Red Sox: Hanley Ramirez starts off season strong
Hanley Ramirez has begun to prove many of his fiercest critics wrong about his ability to play first base for the Boston Red Sox.
Expectations for Hanley Ramirez could not have been lower going into the 2016 MLB season. Earlier this year, when the Red Sox announced that he would be their starting first baseman, both experts and fans alike responded with a disheartened laugh and a slew of skeptical diatribes against the former Rookie of Year Winner’s chances of being successful at the position.
Ramirez came through the Red Sox farm system as a shortstop, earning a reputation as one of the MLB’s most sought after young talents in the process. After only two MLB appearances in 2005, the Red Sox traded Ramirez to the Florida Marlins for Josh Beckett and Mike Lowell.

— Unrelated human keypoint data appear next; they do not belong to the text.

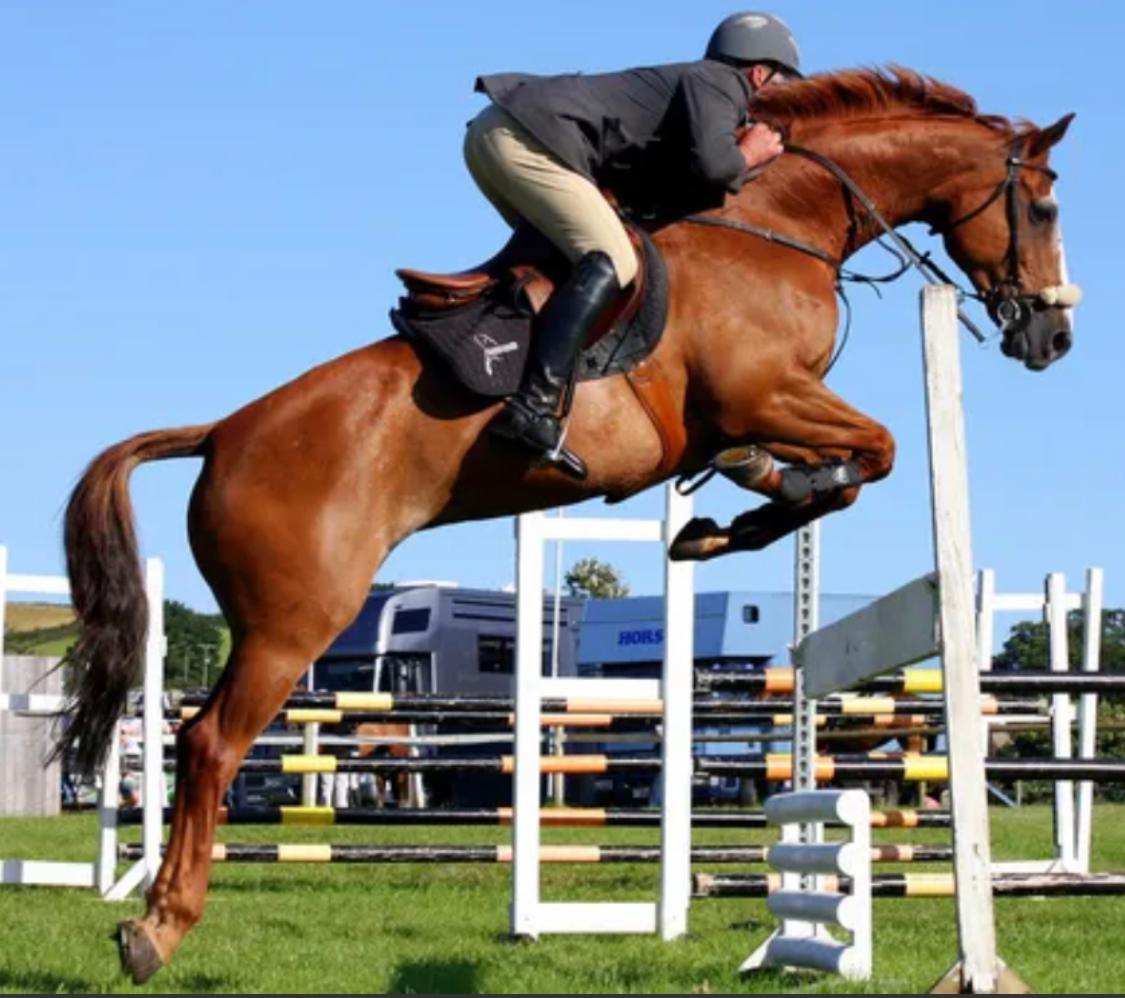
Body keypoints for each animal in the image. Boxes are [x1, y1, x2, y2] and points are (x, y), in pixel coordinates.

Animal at [57, 68, 1078, 981]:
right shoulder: (763, 393)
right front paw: (743, 518)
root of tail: (225, 432)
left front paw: (726, 517)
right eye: (1043, 206)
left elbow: (827, 471)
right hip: (292, 621)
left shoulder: (747, 417)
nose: (1052, 339)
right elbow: (879, 450)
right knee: (209, 745)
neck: (779, 226)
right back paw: (156, 929)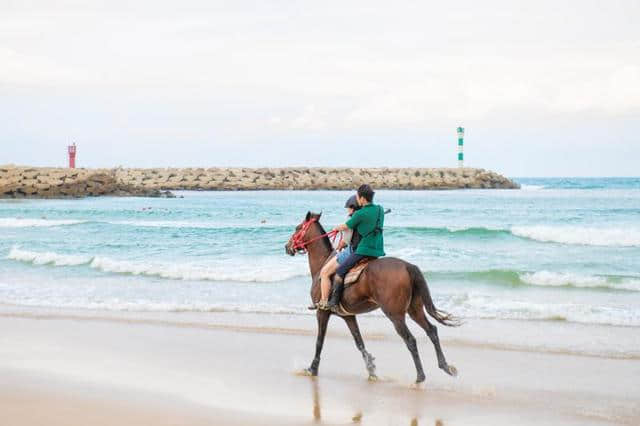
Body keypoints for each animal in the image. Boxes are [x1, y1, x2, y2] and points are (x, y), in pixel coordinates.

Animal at [286, 211, 460, 384]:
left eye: (298, 228)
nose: (287, 246)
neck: (322, 265)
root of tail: (407, 266)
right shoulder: (348, 316)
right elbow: (359, 342)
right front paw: (371, 369)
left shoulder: (322, 312)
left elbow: (319, 342)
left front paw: (312, 369)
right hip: (414, 310)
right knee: (432, 331)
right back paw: (445, 366)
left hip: (395, 315)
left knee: (410, 340)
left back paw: (420, 376)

During his time with the Marlins, Ramirez earned three trips to the All-Star game, two Silver Slugger Awards, and the 2009 National League Batting Championship. After the 2011 season, the Marlins acquired Jose Reyes and moved a disgruntled Ramirez to third base. In July of the following year, they traded him to the Los Angeles Dodgers. He suffered from a variety of injuries throughout the 2013 and 2014 seasons and in 2015, after entering free agency, signed a four-year $88 million contract with the Red Sox, who announced that he would be starting in left field, a position that he had never played.
After a less than stellar season in left field last year, the Red Sox announced that he would be moving to first base, yet another area of the field that Ramirez had never been tasked to defend. And as spring training began, the previously mentioned low expectations were put on display with a storm of Vines, GIFs, and videos posted by reporters on Twitter, as Ramirez made his spring training debut at the position.
However, since the regular season began, Hanley Ramirez has been one of the strongest players on the Red Sox, not only at first base, but in the batters box as well.
Eight games into the 2016 season, Ramirez has played seven of them at first-base. He has a perfect fielding percentage, making no errors in fifty-two chances. Thus far, he has been proving everyone who called him a lazy, inconsequential player wrong.
With the Red Sox starting rotation having a shaky start to the season, the team has relied heavily on its offense, of which Ramirez has been a crucial member. Including last night’s win against the Orioles, Ramirez has a batting average of .333, has recorded eleven hits, five RBIs, scored three runs, hit a double, a triple, a home run, and has a stolen base.
Next: Red Sox heading for messy divorce with Sandoval
As the first eight games of the season have shown, the Red Sox have many problems and, as his performance has shown, Hanley Ramirez is not one of them.